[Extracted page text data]
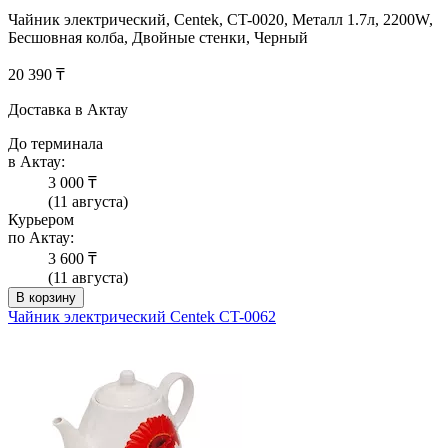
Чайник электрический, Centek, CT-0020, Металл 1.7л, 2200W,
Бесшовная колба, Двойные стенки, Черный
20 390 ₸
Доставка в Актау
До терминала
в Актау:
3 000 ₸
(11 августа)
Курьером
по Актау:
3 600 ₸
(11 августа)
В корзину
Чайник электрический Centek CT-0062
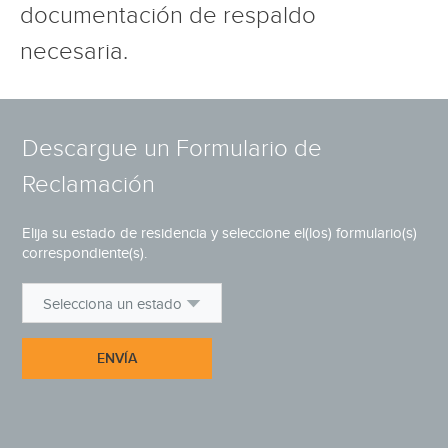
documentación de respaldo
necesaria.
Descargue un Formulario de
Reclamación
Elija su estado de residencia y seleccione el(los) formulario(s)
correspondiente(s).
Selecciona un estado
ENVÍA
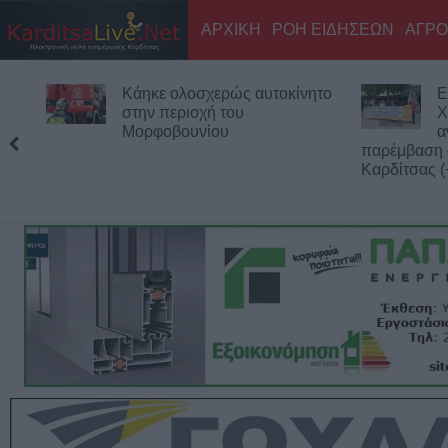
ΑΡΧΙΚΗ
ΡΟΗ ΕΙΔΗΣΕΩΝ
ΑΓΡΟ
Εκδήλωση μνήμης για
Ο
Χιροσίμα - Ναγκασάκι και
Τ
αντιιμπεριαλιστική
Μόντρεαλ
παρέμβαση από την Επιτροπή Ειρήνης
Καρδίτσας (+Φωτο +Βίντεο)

[Instruction] Look through the entries above and find each line where the word "Centek" occurs; copy those lines.

[Task solution]
Чайник электрический, Centek, CT-0020, Металл 1.7л, 2200W,
Чайник электрический Centek CT-0062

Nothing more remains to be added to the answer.